Rz. 91

Hat der Antragsgegner die Einspruchsfrist versäumt, kommt für ihn nur noch ein Antrag auf Wiedereinsetzung in den vorigen Stand in Betracht. Ein Antrag auf Wiedereinsetzung ist erforderlich, wenn eine der in § 233 ZPO genannten Fristen versäumt wurde. Voraussetzung hierfür ist aber, dass der Antragsgegner die Frist unverschuldet nicht eingehalten hat.[72] Die Wiedereinsetzungsfrist beträgt ebenfalls zwei Wochen. Die Frist beginnt mit der Beseitigung des Hindernisses, § 234 ZPO.

Nach §§ 234 Abs. 1, 236 Abs. 2 ZPO müssen alle Tatsachen, die für die Gewährung der Wiedereinsetzung in den vorigen Stand von Relevanz sein können, innerhalb der zweiwöchigen Antragsfrist vorgetragen werden, z.B. welche Sicherungen es in der Kanzlei gegen ein unbeabsichtigtes Löschen von Fristen gab.[73]

Bei offensichtlich unverschuldeter Fristversäumung kann das Gericht Wiedereinsetzung auch ohne Antrag gewähren, wenn die versäumte Prozesshandlung fristgerecht nachgeholt wird und die unverschuldete Fristversäumung offensichtlich ist oder plausibel glaubhaft gemacht wird.[74]
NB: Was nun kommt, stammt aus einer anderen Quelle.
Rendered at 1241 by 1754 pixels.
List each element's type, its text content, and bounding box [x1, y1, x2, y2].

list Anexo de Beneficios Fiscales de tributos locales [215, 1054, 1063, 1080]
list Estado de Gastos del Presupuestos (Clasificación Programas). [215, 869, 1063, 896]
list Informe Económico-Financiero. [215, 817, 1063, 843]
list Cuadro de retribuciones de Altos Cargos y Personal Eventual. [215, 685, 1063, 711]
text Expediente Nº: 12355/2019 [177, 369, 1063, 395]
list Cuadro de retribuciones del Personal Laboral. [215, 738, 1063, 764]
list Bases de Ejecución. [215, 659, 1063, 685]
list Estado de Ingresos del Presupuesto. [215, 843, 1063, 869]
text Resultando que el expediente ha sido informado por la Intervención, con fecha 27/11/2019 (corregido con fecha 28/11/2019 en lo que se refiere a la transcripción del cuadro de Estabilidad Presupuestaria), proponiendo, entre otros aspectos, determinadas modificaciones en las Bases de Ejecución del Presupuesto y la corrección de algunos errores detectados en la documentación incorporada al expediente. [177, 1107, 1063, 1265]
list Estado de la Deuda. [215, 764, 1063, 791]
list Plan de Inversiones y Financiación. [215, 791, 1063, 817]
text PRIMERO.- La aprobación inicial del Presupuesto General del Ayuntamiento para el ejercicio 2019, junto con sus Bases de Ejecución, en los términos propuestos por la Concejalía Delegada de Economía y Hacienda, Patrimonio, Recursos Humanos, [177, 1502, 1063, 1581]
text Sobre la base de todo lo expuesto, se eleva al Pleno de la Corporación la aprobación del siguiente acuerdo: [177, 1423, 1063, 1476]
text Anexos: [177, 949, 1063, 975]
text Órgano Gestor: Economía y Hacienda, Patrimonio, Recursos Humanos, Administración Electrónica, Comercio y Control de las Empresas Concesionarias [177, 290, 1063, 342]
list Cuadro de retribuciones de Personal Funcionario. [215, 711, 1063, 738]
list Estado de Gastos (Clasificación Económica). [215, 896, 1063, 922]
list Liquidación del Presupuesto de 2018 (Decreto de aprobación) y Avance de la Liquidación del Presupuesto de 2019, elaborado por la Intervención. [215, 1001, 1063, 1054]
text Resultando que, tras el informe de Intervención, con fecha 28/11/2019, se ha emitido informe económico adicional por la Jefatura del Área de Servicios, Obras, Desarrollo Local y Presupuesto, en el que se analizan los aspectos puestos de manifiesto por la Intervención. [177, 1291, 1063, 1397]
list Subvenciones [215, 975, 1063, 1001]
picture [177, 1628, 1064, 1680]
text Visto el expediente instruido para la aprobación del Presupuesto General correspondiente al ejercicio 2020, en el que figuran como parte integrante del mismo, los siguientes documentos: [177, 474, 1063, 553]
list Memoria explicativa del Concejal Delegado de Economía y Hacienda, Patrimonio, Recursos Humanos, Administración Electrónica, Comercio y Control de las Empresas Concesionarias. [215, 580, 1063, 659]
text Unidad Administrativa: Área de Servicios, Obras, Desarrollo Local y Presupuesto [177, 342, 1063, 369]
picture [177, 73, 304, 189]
Die Voraussetzungen für einen Wiedereinsetzungsantrag sind also:

Es müssen Tatsachen vorgetragen werden, aus denen sich ergibt, dass die Fristversäumung unverschuldet war.
Ferner müssen Tatsachen dargelegt werden, aus denen folgt, dass der Wiedereinsetzungsantrag rechtzeitig gestellt wurde.
Alle Tatsachen sind glaubhaft zu machen, § 294 ZPO, also ggf. durch eine eidesstattliche Versicherung – auch des Antragsgegners – zu belegen. Urkunden sind ebenfalls zur Glaubhaftmachung geeignet.
 

Rz. 92

Hat der Antragsgegner die Frist verschuldet versäumt, ist eine weitere Verteidigung gegen den Vollstreckungsbescheid ausgeschlossen. Er kann den Einspruch dann nicht mehr nachholen.

 

Rz. 93

Für den Antragsteller ist zu prüfen, ob der Tatsachenvortrag des Antragsgegners im Antrag auf Wiedereinsetzung in den vorigen Stand bestritten werden kann und ob die Glaubhaftmachung alle behaupteten Tatsachen umfasst. Bei entsprechenden Anhaltspunkten ist zu beantragen, dass der Antrag auf Wiedereinsetzung zurückgewiesen wird.

[72] Zur Rechtsprechung des BGH zur Wiedereinsetzung in den vorigen Stand wird auf die aktuelle Übersicht von Rohwetter, NJW 2020, 2010 ff. u. NJW 2019, 1990 ff., verwiesen.
[73] BGH, Beschl. v. 19.4.2011 – XI ZB 4/10, juris = NJW-RR 2011, 1284 ff.; BGH, Beschl. v. 21.12.2010 – IX ZB 115/10, juris Leitsatz.
[74] Nachweise bei: Geisler, Der Zivilprozess lebt – die neueste Rechtsprechung des BGH, AnwBl 2012, 854 ff.